Lorsque Benjamin rejoignit son nouveau régiment, il le trouva opérant sa retraite des environs de Kars, que les Russes avaient prise, à travers quelques districts de la Géorgie, y commettant des actes de cruauté gratuits, et excitant jusqu’à la fureur le ressentiment et l’indignation de populations belliqueuses et vindicatives. Il assista à d’horribles scènes de carnage, et il ne fut pas tout d’abord fort bien accueilli par ses camarades, auxquels la douceur et la générosité de son caractère faisaient l’effet d’un reproche, ou tout au moins d’un blâme indirect. On l’appelait tour à tour devriche[1], papas, jacoubi (juif), fellah, ce qui, dans le jargon du soldat turc, veut dire plus ou moins clairement lâche et hypocrite. L’un des officiers polonais qui avaient médit des soldats osmanlis en présence de Benjamin se trouvait faire aussi partie du même corps, et souriait dédaigneusement lorsqu’on lui rapportait quelque trait d’humanité dont Benjamin s’était rendu coupable. Benjamin souffrait cruellement ; mais, il faut l’avouer, il n’était pas encore assez avancé en civilisation pour connaître le moyen d’imposer silence à ses détracteurs, ni peut-être pour l’employer, s’il l’eût découvert. Il n’eût jamais songé que ces jeunes gens si amoureux de la bravoure, si dédaigneux pour la timidité, ne cesseraient de le plaisanter que si la plaisanterie devenait dangereuse.
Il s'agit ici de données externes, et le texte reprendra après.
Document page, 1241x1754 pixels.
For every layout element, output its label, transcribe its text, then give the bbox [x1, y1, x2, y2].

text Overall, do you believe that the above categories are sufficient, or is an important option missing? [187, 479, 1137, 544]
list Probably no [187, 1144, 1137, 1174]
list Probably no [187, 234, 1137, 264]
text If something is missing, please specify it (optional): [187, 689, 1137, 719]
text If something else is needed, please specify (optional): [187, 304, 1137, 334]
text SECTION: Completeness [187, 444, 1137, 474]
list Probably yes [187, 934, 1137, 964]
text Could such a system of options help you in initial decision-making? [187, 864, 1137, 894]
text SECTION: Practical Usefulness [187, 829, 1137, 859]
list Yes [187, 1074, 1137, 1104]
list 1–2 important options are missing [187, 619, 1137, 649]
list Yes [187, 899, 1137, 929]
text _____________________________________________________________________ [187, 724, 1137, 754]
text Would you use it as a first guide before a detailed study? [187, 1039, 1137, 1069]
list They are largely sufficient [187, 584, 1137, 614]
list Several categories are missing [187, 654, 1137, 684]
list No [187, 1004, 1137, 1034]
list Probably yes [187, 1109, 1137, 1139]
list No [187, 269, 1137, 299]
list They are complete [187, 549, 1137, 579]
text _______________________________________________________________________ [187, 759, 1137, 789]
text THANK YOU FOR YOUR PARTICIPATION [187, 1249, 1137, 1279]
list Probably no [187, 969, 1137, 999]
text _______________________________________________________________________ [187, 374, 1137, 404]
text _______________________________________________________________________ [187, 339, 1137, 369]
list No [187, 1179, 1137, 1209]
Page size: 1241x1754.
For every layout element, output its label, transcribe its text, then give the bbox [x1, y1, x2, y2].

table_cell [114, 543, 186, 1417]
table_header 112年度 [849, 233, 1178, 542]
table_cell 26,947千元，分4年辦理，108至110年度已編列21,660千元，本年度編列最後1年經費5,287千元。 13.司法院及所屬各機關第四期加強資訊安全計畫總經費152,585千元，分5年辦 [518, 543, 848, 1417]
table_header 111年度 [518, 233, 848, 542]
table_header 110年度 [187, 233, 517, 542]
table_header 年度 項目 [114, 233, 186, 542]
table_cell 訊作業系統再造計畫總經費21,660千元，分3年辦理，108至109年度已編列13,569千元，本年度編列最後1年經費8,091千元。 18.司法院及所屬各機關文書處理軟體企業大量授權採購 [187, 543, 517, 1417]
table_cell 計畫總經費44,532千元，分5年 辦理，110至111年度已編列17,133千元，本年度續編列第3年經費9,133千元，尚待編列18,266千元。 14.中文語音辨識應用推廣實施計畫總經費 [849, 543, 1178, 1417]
Un jour pourtant le sort le favorisa. Benjamin marchait à l’avant-garde, le long d’un étroit défilé que dominaient de deux côtés des rochers abrupts, élevés et superposés les uns aux autres comme des rochers d’opéra, c’est-à-dire de façon qu’il fût possible à un bon nombre d’hommes armés et même de cavaliers de s’y tenir complètement cachés. Cette fois comme toujours, les Géorgiens avaient été avertis à l’avance de la marche du régiment turc, de l’heure à laquelle il traverserait le défilé, du nombre d’hommes qui le composaient, des malades qu’il traînait à sa suite, etc. Les malades et les

  1. On me pardonnera de me conformer, pour l’orthographe de ce mot, à la prononciation orientale, et d’écrire devriche au lieu de derviche.